P.R.I.C. Guarulhos, 23 de outubro de 2014." (negritamos e reduzimos)
A
Juíza passou um sermão na vítima que havia assinado um reconhecimento positivo
na delegacia, que, por sua vez, alegou que diante de tantos policiais na
delegacia não teve coragem de contrariá-los. Ao policial ouvido como
testemunha, nenhuma palavra, nenhum sermão, nenhuma reprimenda. O promotor
presente na sala de audiência estava atônito com o que acabara de ver e ouvir.
B.G.T.
não se conteve em lágrimas. Todos aqueles meses preso inocentemente foram
depurados em lágrimas e soluços. A Juíza tentou se explicar dizendo a B.G.T.
que ele só estava preso porque a vítima o havia reconhecido, momento em que me
intrometi no diálogo entre juíza e réu, agora declarado inocente, para
educadamente afirmar à respeitável magistrada que aquela afirmação não era
verdadeira, vez que a vítima não tinha competência para decretar ordem de
prisão preventiva e aquela havia sido decretada por ela. Que as motivações
expostas no art. 312, do CPP, não continham dentre os requisitos,
reconhecimento pessoal positivo na fase extrajudicial.
Após
B.G.T. ser retirado da sala contei à nobre juíza a história de B.G.T. e que ele
sequer pode acompanhar o enterro de seu irmão, já que o CDP (Centro de Detenção
Provisória) e a SAP (Secretaria de Administração Penitenciária) alegaram não
ser possível levá-lo ao velório por falta de homens para a escolta.
Contei
à juíza que o processo crime do delator premiado, aquele que recebeu uma
diminuição de pena por ter "colaborado" com a justiça havia
transitado em julgado para a acusação, o que significa dizer que os benefícios
alcançados em detrimento de sua "colaboração" não poderiam mais serem
questionados.
Na
sala de audiência, até o término da lavratura da ata de audiência, o promotor,
homem do nosso máximo respeito, ficou mudo, sem dizer uma única palavra. A
juíza aparentava estar triste e ao mesmo tempo sem entender tudo o que havia
acontecido. Disse que as declarações que havíamos levado e mostrado antes do
início da audiência não seriam necessárias, já que não tinha qualquer dúvida
acerca da inocência de B.G.T.
Saí
da sala de audiência leve, com a certeza que valeu a pena acreditar em B.G.T.

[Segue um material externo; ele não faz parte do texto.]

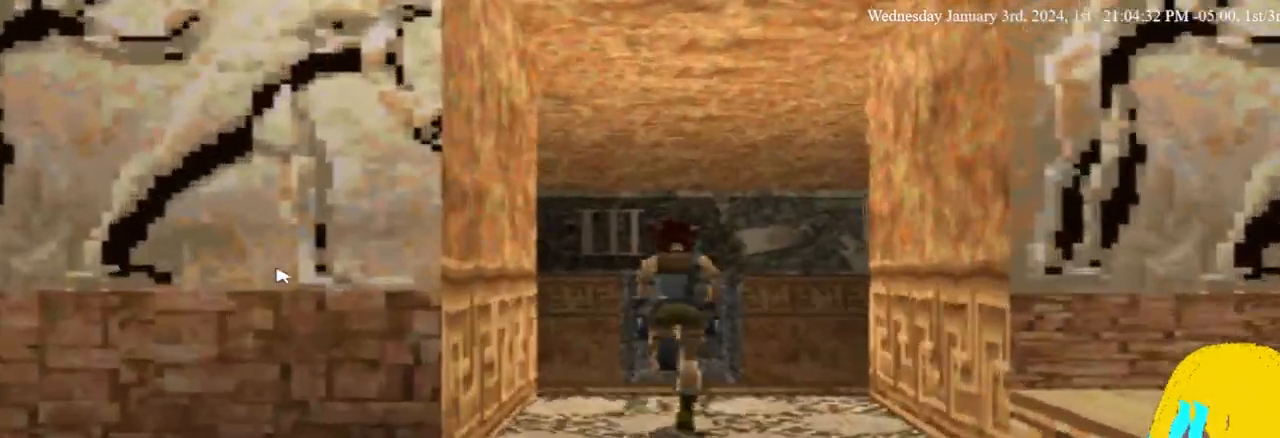
{"buttons": ["DPAD_UP"], "left_stick": "center", "right_stick": "center", "events": []}
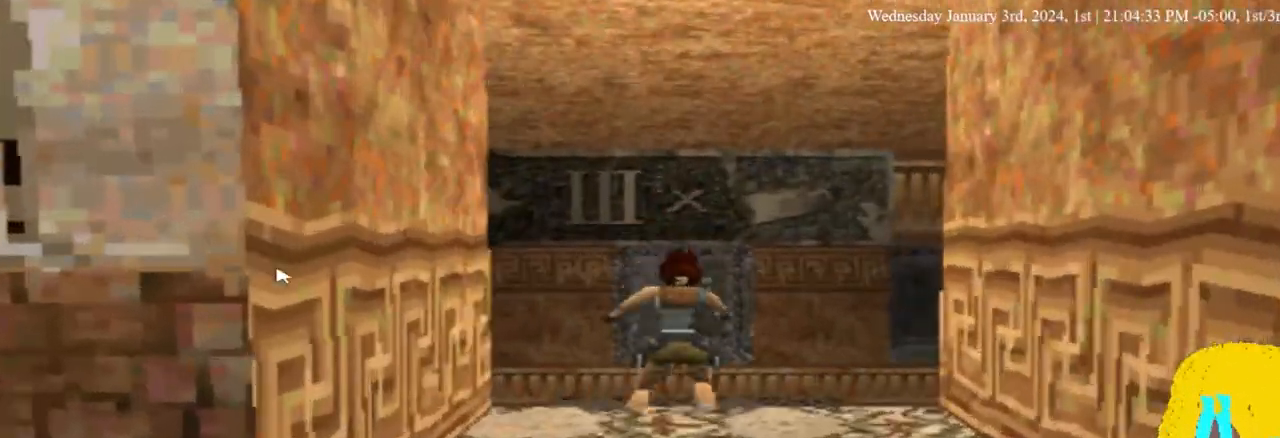
{"buttons": ["L1"], "left_stick": "center", "right_stick": "center", "events": [[100, "L1", "down"], [167, "DPAD_UP", "up"]]}
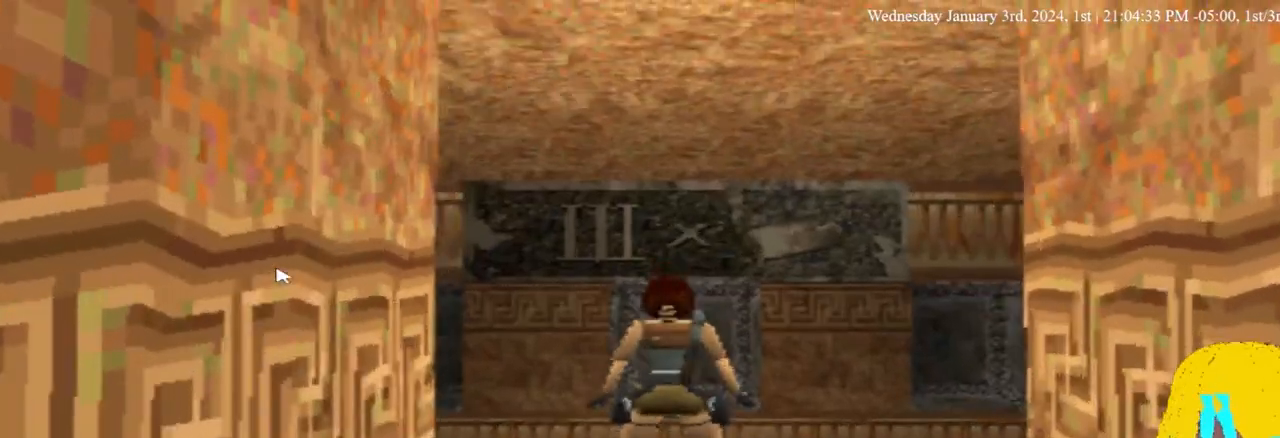
{"buttons": ["DPAD_LEFT"], "left_stick": "center", "right_stick": "center"}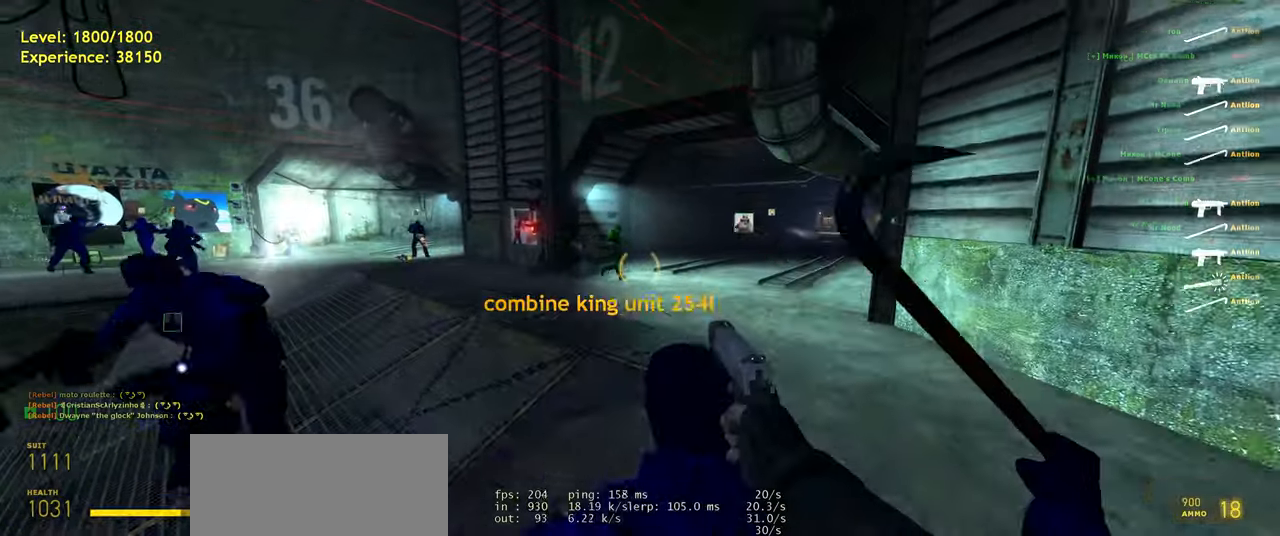
Gameplay with keyboard and mouse; each line is a JSON object with the keys and mouse buttons held at the frame after it. "events" lists presses ("down") and releases ("up") of "a", "ctrl", "d", "e", "f", "q", "r", "s", "shift", "space", "tab", "w", "mouse_left", "mouse_wheel", "mouse_right", "mouse_mb4" and "mouse_mb5" between this image and that frame as [ms after this image, input, new state], when the widget could be followed in between. "mouse_left", "mouse_wheel", "mouse_right", "mouse_mb4", "mouse_mb5" = the "left", "wheel", "right", "mb4", "mb5" buttons of the "mouse" list. No other keys are recorded. "wheel" means that the mouse wheel is clicked or scrolled. Mouse movement is not recorded.
{"keys": ["w"], "mouse": [], "events": [[40, "a", "up"], [40, "space", "up"], [180, "d", "up"], [240, "w", "down"]]}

Que apesar de todo o sofrimento que se passou naqueles meses, nosso esforço,
nosso trabalho e nossas lágrimas valeram à pena. Saí da sala convicto de que a
Polícia busca dar legalidade aos seus atos, especialmente quando ilegais; as
testemunhas e vítimas podem ser influenciadas pelos agentes públicos; os
promotores só acreditam no que está no papel e, se possível, naquilo que possa
garantir uma vitória judicial; os juízes (nem todos), assim como os promotores,
se convencem que a prisão é a melhor solução, mesmo antes do trânsito em
julgado.
E,
ainda, quando se deparam com uma situação como a descrita, buscam acobertar-se
em alguém que possa eventualmente ter errado para justificar suas decisões.
B.G.T. pode finalmente despedir-se de seu irmão no cemitério em que este foi
enterrado. Pode abraçar e beijar seu sobrinho; abraçar e beijar sua mulher e
filha. Seu pai conseguiu sair da UTI do hospital e se recuperar, mas ainda não
voltou ao labor.
B.G.T.
acorda todos os dias às 3h da manhã para agora ser o motorista do caminhão que
seu pai dirigia. Os policiais envolvidos no reconhecimento pessoal positivo...
bem, estes continuam sendo policiais envolvidos em outros processos; as
testemunhas e as vítimas, estas provavelmente vivem suas vidas como se B.G.T.
jamais tivesse passado por elas, talvez sem nunca descobrir o que realmente
aconteceu na vida de B.G.T.
Eu?
Continuo aqui, cada vez mais convicto que o Estado tem muita força e condições
para destruir vidas, famílias inteiras. Continuo acreditando e pregando que o
instituto da delação premiada existe e ganhará cada vez mais forças, mas não é
a salvação do Brasil, pelo contrário, foi uma desgraça na vida de B.G.T. e pode
ser a desgraça dos Direitos e Garantias Fundamentais.
Fizemos
questão de abreviar todos os nomes, muito embora o processo não tenha tramitado
em segredo de justiça, ops, Justiça? Ah, esquece!